Semua orang juga harus
berlaku jujur dalam proses pemilihan, dan saya kira setiap orang pasti mengerti
dan paham apa yang harus dilakukan. Menang dan kalah adalah hal biasa dalam
kompetisi, tidak mungkin semua menjadi pemenang. Seperti sebuah mobil, tidak
mungkin semua akan menjadi sopir dalam waktu yang bersamaan.

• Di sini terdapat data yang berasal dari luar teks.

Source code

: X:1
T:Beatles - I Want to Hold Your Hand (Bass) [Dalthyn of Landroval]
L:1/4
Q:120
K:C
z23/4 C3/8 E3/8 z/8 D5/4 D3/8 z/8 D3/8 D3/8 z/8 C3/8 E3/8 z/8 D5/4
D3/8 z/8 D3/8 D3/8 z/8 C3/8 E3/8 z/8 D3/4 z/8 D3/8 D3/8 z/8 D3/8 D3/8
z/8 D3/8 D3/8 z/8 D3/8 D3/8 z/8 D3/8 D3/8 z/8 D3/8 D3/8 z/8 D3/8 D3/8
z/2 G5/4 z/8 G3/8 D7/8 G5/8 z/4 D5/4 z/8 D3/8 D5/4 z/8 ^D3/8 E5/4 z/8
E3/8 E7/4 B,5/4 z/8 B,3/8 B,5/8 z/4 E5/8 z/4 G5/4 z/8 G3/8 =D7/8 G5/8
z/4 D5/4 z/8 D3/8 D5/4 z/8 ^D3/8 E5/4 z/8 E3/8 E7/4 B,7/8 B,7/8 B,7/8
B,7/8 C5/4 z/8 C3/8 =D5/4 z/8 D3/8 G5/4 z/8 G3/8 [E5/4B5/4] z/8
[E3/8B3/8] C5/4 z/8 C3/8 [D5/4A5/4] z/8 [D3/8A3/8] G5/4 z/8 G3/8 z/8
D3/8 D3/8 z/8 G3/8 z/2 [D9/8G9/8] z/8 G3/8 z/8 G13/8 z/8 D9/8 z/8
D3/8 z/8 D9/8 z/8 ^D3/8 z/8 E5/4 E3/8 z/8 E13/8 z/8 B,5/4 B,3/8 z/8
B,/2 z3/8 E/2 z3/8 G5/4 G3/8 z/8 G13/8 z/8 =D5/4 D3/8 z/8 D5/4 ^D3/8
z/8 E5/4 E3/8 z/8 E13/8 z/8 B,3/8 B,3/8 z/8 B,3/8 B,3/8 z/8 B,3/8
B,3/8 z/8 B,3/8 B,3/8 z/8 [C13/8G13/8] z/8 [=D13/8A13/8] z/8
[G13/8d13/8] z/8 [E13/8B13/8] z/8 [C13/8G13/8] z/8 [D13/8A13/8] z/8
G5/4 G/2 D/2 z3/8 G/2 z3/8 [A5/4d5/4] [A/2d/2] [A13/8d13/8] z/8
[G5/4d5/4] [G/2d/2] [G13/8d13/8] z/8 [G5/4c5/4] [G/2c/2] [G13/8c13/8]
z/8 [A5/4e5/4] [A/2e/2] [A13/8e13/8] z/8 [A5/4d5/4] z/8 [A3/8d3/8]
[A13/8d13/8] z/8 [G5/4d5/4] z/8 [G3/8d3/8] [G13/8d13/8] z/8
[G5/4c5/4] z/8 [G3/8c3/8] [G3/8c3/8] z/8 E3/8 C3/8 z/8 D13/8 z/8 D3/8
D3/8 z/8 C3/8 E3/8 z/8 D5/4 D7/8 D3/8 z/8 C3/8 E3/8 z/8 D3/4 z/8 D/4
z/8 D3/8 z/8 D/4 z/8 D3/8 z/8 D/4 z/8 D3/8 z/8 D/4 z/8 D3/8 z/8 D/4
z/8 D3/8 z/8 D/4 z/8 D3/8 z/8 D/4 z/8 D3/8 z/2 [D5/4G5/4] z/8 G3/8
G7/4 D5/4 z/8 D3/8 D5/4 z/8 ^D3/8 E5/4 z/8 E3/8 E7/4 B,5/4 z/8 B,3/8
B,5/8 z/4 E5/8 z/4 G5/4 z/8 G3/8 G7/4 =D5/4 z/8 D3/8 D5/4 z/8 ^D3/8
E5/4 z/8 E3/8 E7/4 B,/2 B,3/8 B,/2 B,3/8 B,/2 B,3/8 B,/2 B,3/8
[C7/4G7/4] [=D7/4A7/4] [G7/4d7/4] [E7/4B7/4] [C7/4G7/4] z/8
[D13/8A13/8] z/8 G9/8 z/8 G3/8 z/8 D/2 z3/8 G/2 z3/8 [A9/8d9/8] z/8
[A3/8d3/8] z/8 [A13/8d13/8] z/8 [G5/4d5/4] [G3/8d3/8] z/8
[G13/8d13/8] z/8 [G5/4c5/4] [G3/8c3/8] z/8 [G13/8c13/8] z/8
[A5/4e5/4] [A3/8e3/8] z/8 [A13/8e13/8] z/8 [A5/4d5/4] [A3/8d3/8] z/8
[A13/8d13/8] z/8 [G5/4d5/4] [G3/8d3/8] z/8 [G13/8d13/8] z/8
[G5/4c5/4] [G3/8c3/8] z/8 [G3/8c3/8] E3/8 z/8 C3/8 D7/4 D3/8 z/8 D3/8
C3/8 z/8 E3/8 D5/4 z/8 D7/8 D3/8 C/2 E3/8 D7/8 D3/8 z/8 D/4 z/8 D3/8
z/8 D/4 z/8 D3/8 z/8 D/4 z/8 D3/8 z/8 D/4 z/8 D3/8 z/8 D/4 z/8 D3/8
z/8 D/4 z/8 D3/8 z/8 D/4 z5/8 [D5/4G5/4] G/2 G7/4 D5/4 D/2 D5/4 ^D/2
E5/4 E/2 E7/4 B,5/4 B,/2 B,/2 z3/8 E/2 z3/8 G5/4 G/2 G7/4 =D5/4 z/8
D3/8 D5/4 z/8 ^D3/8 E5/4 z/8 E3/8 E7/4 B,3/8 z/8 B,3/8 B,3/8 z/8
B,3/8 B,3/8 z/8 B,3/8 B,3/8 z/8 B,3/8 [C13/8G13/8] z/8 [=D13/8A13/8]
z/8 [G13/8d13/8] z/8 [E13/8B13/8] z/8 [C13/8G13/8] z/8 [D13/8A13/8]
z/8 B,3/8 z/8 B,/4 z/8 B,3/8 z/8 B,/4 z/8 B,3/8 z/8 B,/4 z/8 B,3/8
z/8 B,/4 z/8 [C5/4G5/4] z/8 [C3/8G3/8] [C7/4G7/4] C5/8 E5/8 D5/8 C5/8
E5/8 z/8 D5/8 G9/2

Memaksakan diri
bahwa pasangan pilihan adalah orang yang berhak menjadi pemenang akan membuat
diri tidak bisa menerima kekalahan. Dari empat calon pasangan, pasti hanya satu
pasangan yang menjadi pemenang, tiga pasangan lainnya harus lega dengan
kekalahan. Tidak berbuat anarkis dan mengajak simpatisan untuk anarkis. Karena
kekerasan apa pun bentuknya tidak bisa ditolerir di mata hukum. Kalaupun ada
ketidakpuasan dalam proses pemilihan, maka ada jalur hukum untuk
menyelesaikannya.
Kita ingin menjadikan NTB
sebagai provinsi yang aman dari sebagal anarkisme dan kekerasan lainnya. Jangan
sampai tradisi kekerasan dalam setiap pemilihan terus menerus muncul, apalagi
sampai merusak sarana dan prasarana publik, seperti pembakaran kantor KPU dan
kantor Polisi di beberapa tempat lainnya. Mari NTB menjadi contoh dalam
pemilihan pemimpin-pemimpin daerah. Maju NTB!.